Sanıklar …, …., … ile suça sürüklenen çocuk … haklarında kasten yaralama suçundan (… hakkında bir kez, diğerleri yönünden ikişer kez) ve sanık … hakkında hırsızlık suçundan verilen hükümlerin açıklanmasının geri bırakılmasına dair kararların 5271 sayılı CMK’nın 231/12. maddesi uyarınca itirazı kabil olup temyizi mümkün bulunmadığından ve sanıklar ile suça sürüklenen çocuk müdafilerinin bu karara yönelik temyiz istemlerinin aynı Kanunun 264. maddesi gereğince itiraz kabulü ile mahallinde merciince değerlendirilmesi gerektiğinden, incelemenin sanıklar haklarında kişiyi hürriyetinden yoksun kılma ve sanık … hakkında kasten yaralama (iki kez) suçlarından kurulan hükümlerle sınırlı olarak ve hükmedilen ceza miktarları nazara alındığında sanıklar …, … ile suça sürüklenen çocuk müdafilerinin kanuni süresinden sonra yaptıkları duruşmalı inceleme taleplerinin 5320 sayılı Kanunun 8/1. maddesi gözetilerek 1412 sayılı CMUK’nın 318. maddesi uyarınca reddiyle, incelemenin duruşmasız yapılmasına karar verildikten sonra gereği düşünüldü:
Sanıklar …, …., … ile … haklarında kişiyi hürriyetinden yoksun kılma ve sanık … hakkında kasten yaralama (iki kez) suçlarından kurulan hükümlerin incelenmesinde,
5237 sayılı TCK’nın 53. maddesi ile ilgili olarak 24.11.2015 tarihli, 29542 sayılı Resmi Gazetede yayımlanarak yürürlüğe giren Anayasa Mahkemesinin 08.10.2015 gün ve 2014/140 Esas, 2015/85 Karar sayılı ilamıyla verilen iptal kararının infaz aşamasında nazara alınması mümkün görülmüştür.

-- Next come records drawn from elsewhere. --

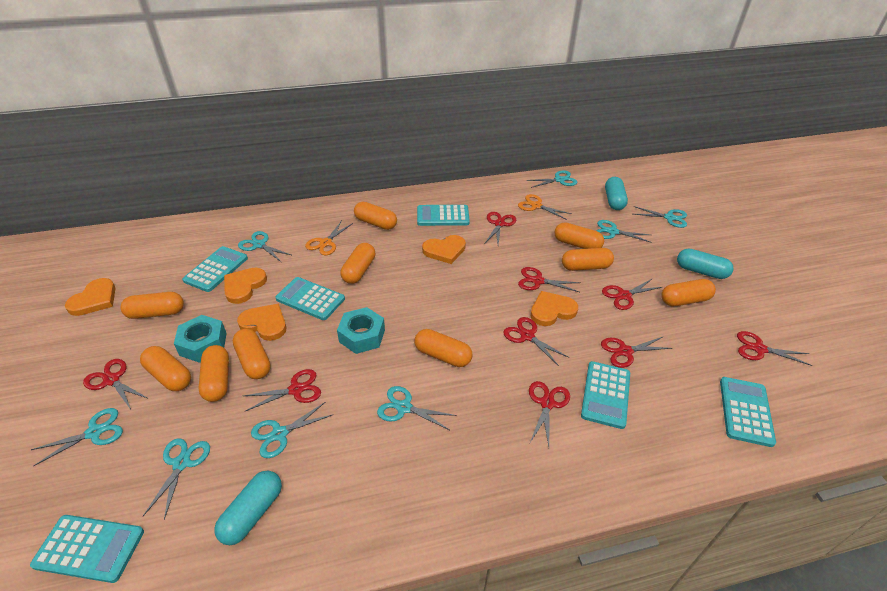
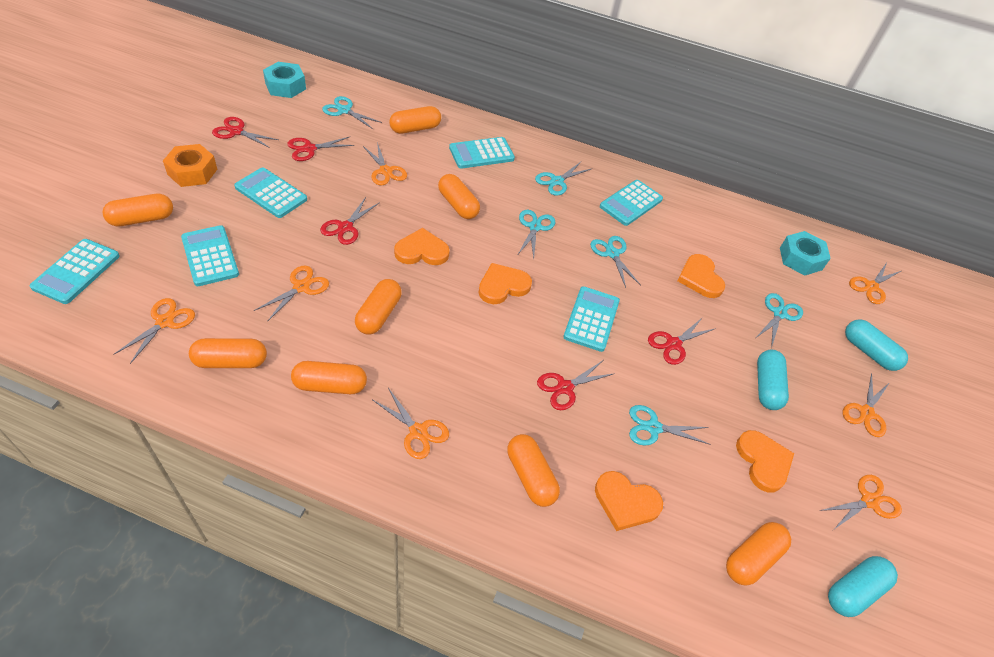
orange capsule: 10 -> 8
orange nut: 0 -> 1
orange scissors: 2 -> 7
red scissors: 9 -> 5
turquoise scissors: 8 -> 6

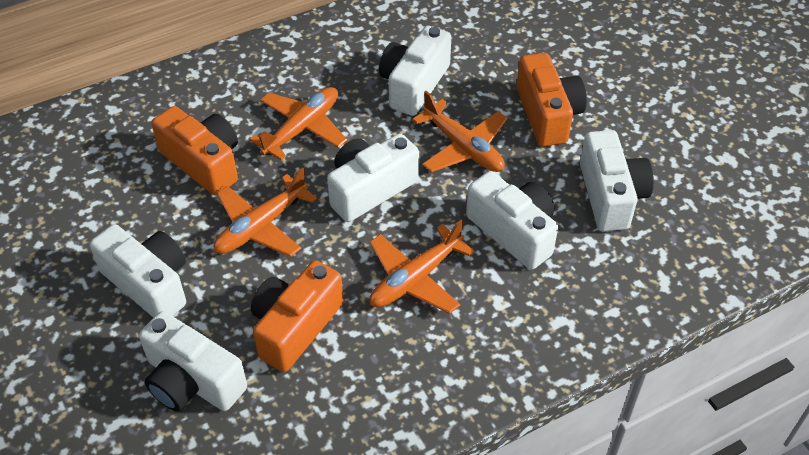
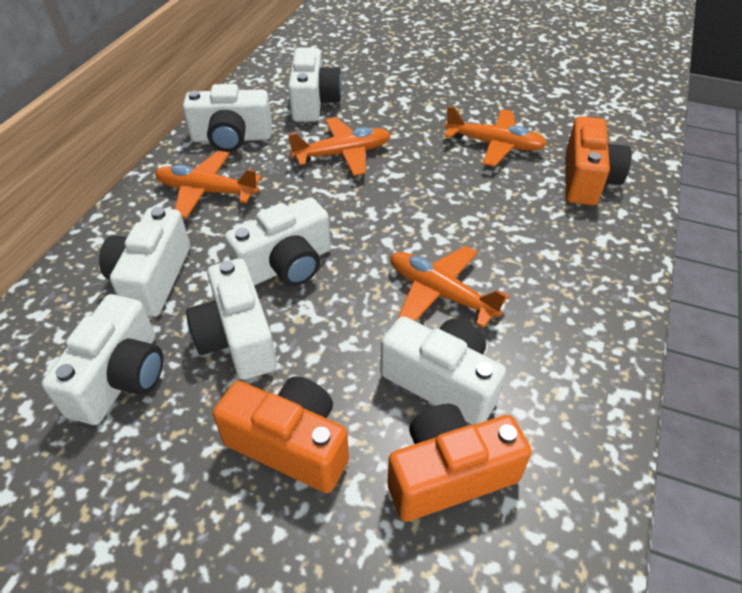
white camera: 6 -> 7

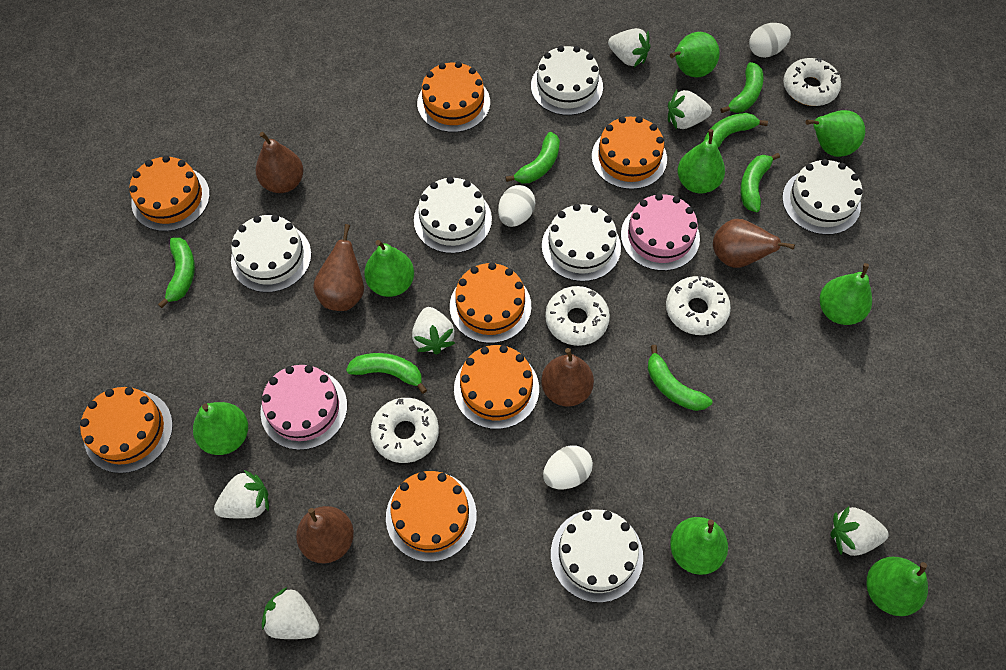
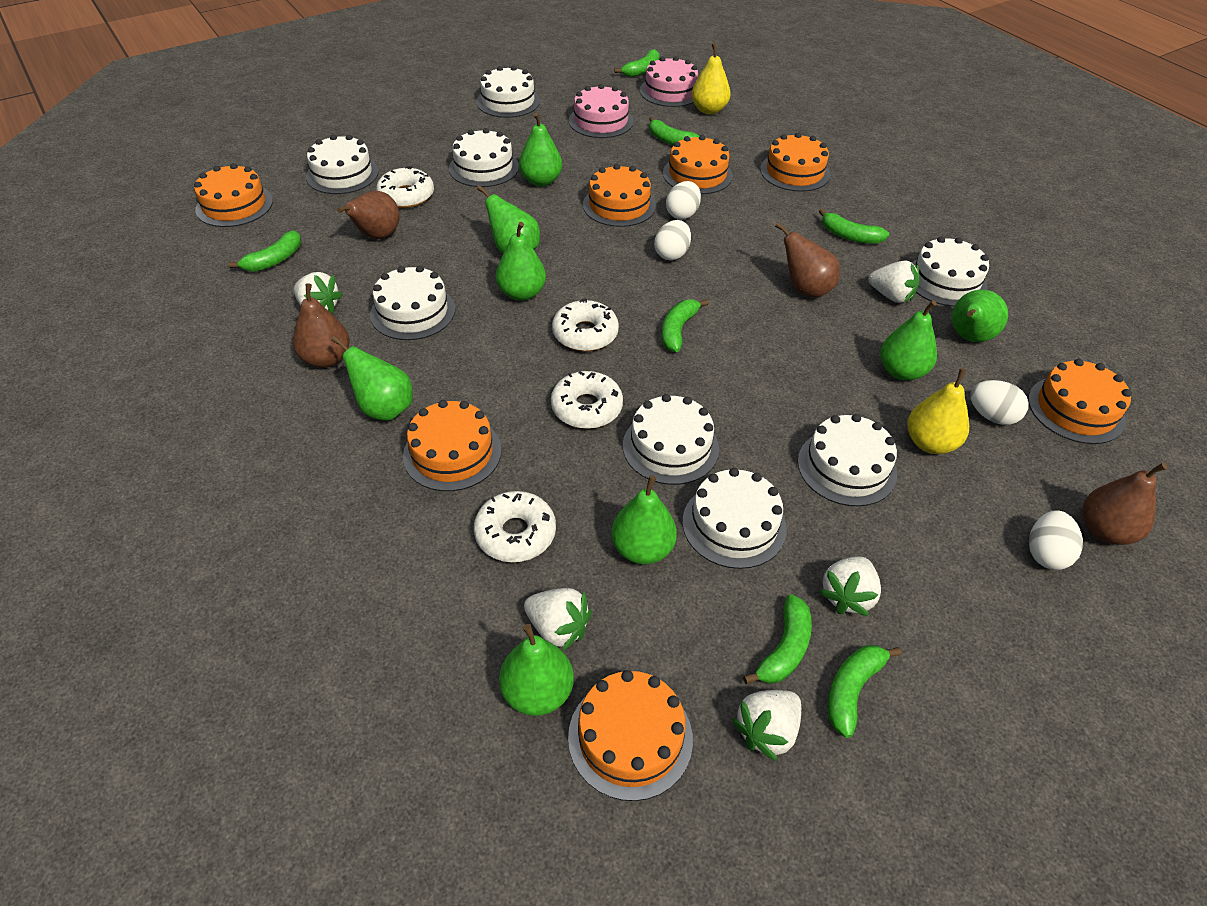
brown pear: 5 -> 4
white cake: 6 -> 8
white egg: 3 -> 4
white strawberry: 6 -> 5
yellow pear: 0 -> 2

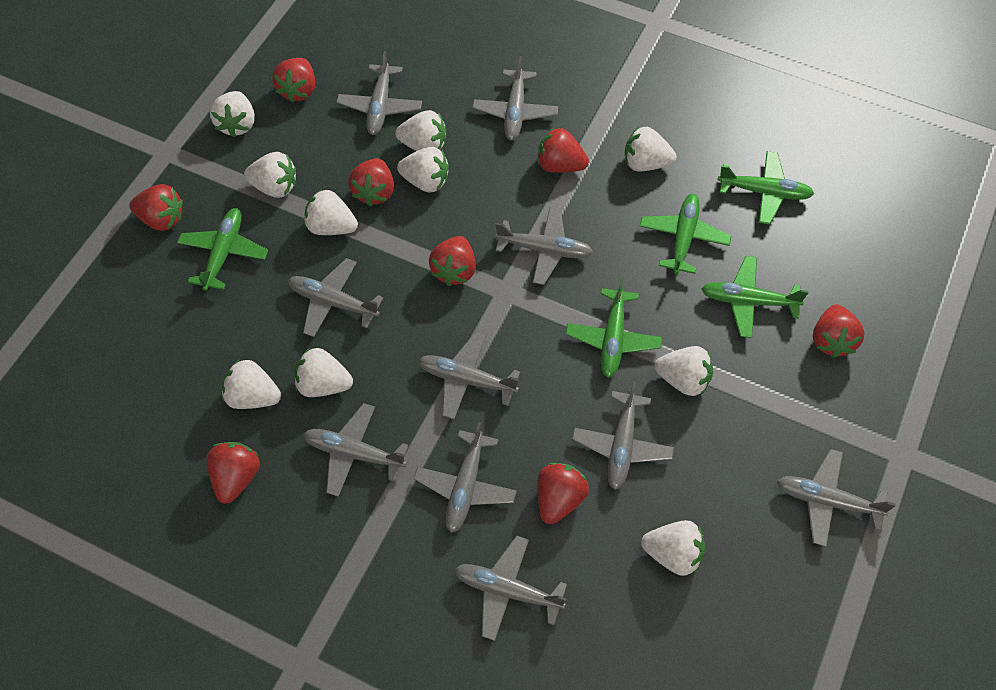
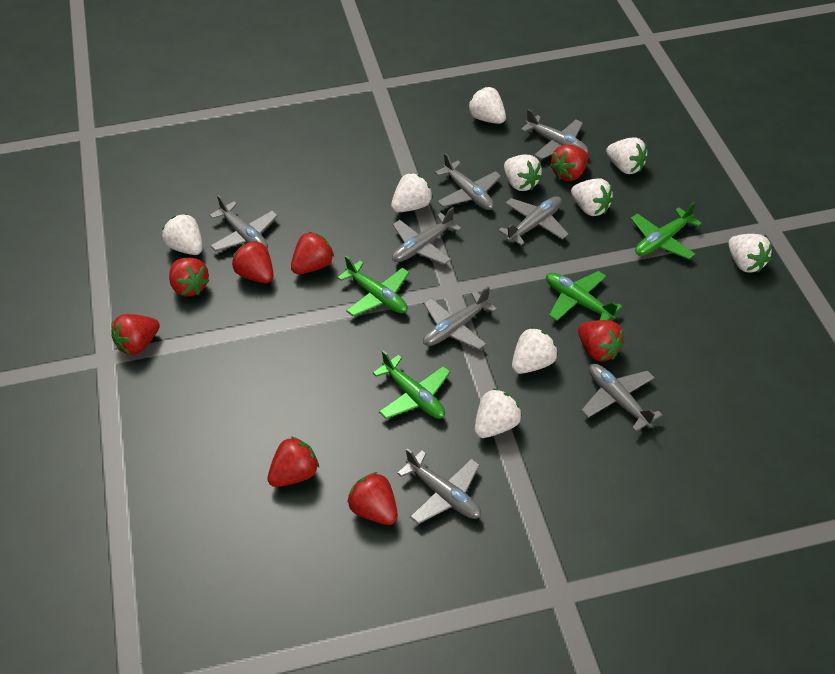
green plane: 5 -> 4
grey plane: 10 -> 8
white strawberry: 10 -> 9

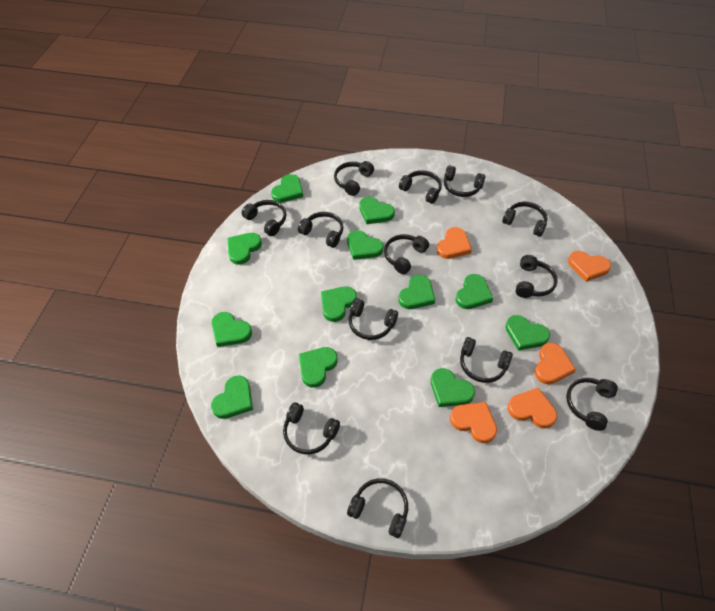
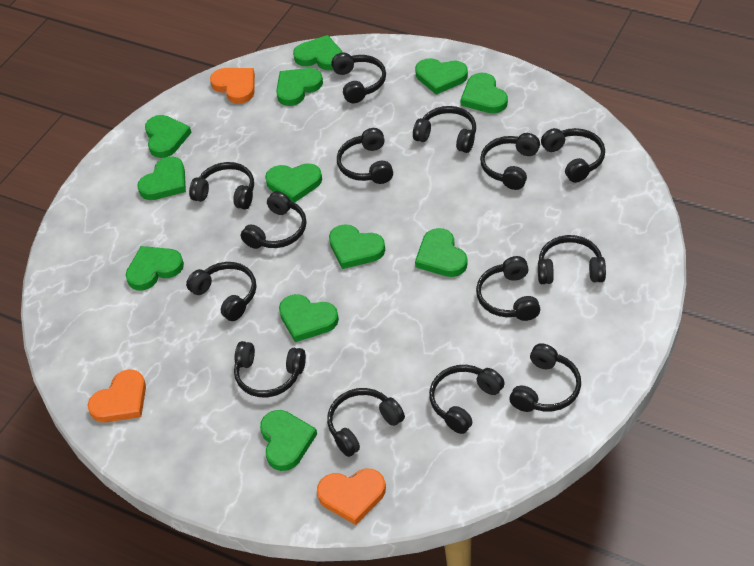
black headphones: 13 -> 14
orange heart: 5 -> 3

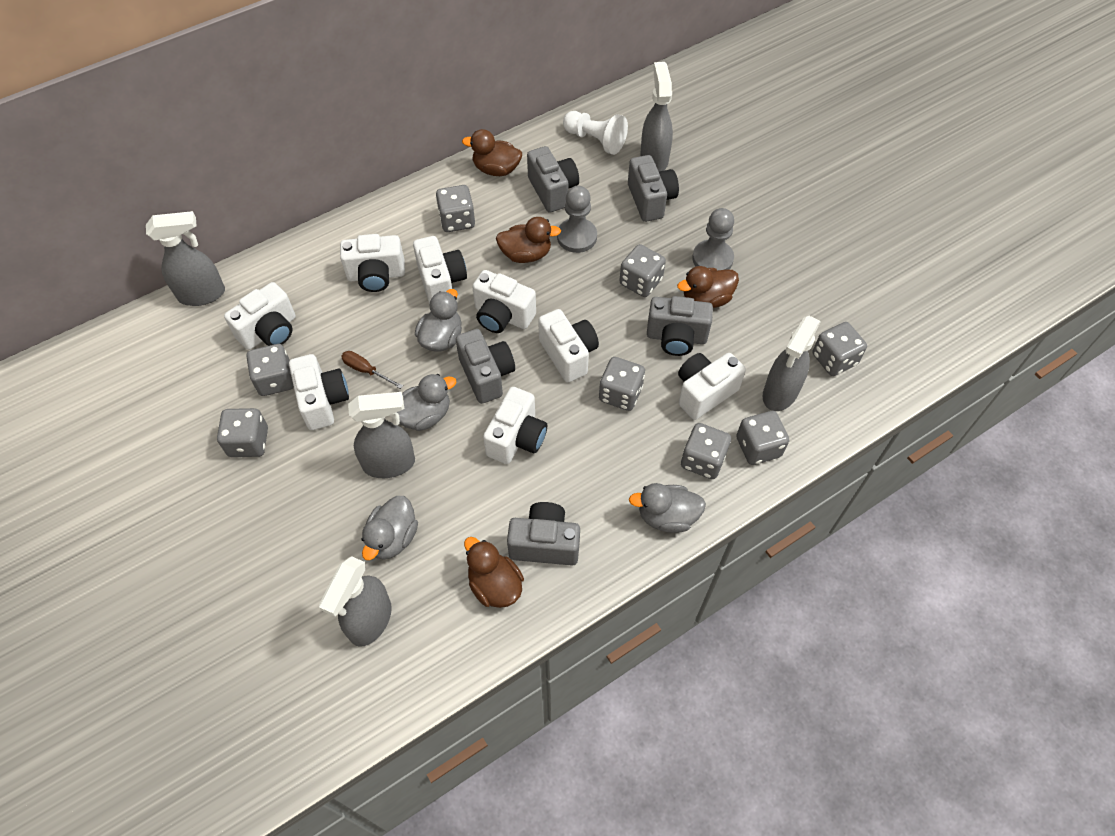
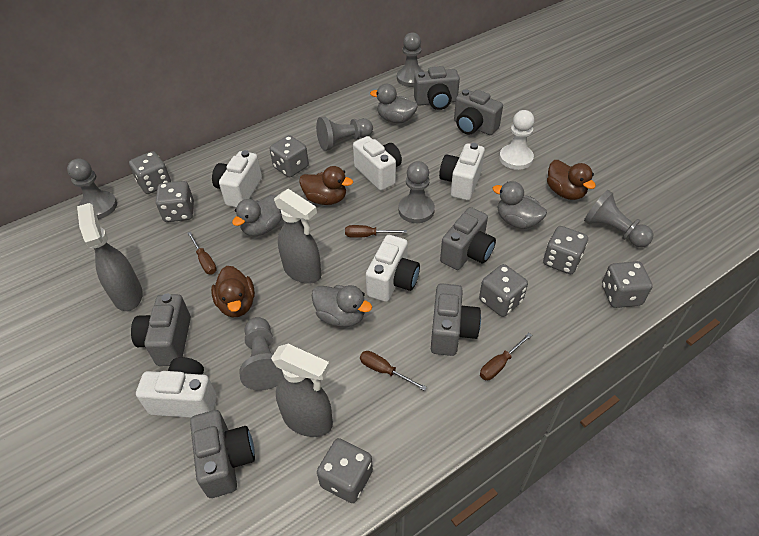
brown duck: 4 -> 3
brown screwdriver: 1 -> 4
grey camera: 5 -> 6
grey dice: 8 -> 7
grey pawn: 2 -> 6
grey spray bottle: 5 -> 3
white camera: 8 -> 5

Delillerle iddia ve savunma; duruşma göz önünde tutularak tahlil ve takdir edilmiş, sübutu kabul olunan fiillerin unsurlarına uygun şekilde tavsif ve tatbikatları yapılmış bulunduğundan, sanıklar müdafilerinin yerinde görülmeyen temyiz itirazlarının reddiyle hükümlerin ONANMASINA,
Suça sürüklenen çocuk … hakkında kişiyi hürriyetinden yoksun kılma suçundan kurulan hükmün temyiz incelemesine gelince;
Yapılan yargılamaya, toplanıp karar yerinde gösterilen delillere, mahkemenin soruşturma ve kovuşturma sonuçlarına uygun olarak oluşan kanaat ve takdirine, incelenen dosya içeriğine göre yerinde görülmeyen sair temyiz itirazlarının reddine,
Ancak;
5271 sayılı CMK’nın 218/2. maddesindeki “Kovuşturma evresinde mağdur veya sanığın yaşının ceza hükümleri bakımından tespitiyle ilgili bir sorunla karşılaşılması halinde, mahkeme ilgili kanunda belirlenen usule göre bu sorunu çözerek hükmünü verir” şeklindeki düzenlemeye göre, uygulanacak kanun maddesine etkisi bakımından, mahkemece yaş tespiti konusundaki usule uyulmak suretiyle nüfus temsilcisinin duruşmaya çağrılması ve gerektiğinde tanık da dinlenmek suretiyle suça sürüklenen çocuğun gerçek yaşının tespiti yapılarak hüküm kurulması gerektiği gözetilmeden eksik araştırma ile yazılı şekilde karar verilmesi,
Suça sürüklenen çocuğa yaşı nedeniyle 5271 sayılı CMK’nın 150/3. maddesi uyarınca baroca görevlendirilen müdafiye ödenen avukatlık ücretinin suça sürüklenen çocuktan tahsiline karar verilmiş ise de; Avrupa İnsan Hakları Sözleşmesinin 6/3-c maddesinde şüpheli veya sanığın “Müdafii tutmak için mali olanaklardan yoksun bulunması ve adaletin selametinin de gerektirmesi halinde, mahkemece görevlendirilecek bir avukatın yardımından ücret ödemeksizin yararlanabilme hakkının bulunduğunun” açıklandığı, iç hukukumuzda ve tarafı bulunduğumuz sözleşmede mevcut bu ilkeler karşısında, AİHS’nin temel hakka ilişkin hüküm içeren 6. maddesinin iç hukukumuzda aynı konuda kanun ve yönetmeliklerle getirilen ve yukarıda işaret edilen düzenlemelere nazaran öncelikle uygulanması gerektiği, soruşturma evresinde müdafiin yaş küçüklüğü nedeniyle istem aranmaksızın görevlendirilmesi ve dosya kapsamına göre de suça sürüklenen çocuğun mali imkânlardan yoksun olması karşısında, müdafii ücretinin suça sürüklenen çocuğa yükletilemeyeceğinin gözetilmemesi,
Kanuna aykırı, suça sürüklenen çocuk … müdafiin temyiz itirazları bu itibarla yerinde görüldüğünden, hükmün 5320 sayılı Kanunun 8/1. maddesi gözetilerek 1412 sayılı CMUK’nın 321. maddesi uyarınca BOZULMASINA, 05.06.2017 tarihinde oybirliğiyle karar verildi.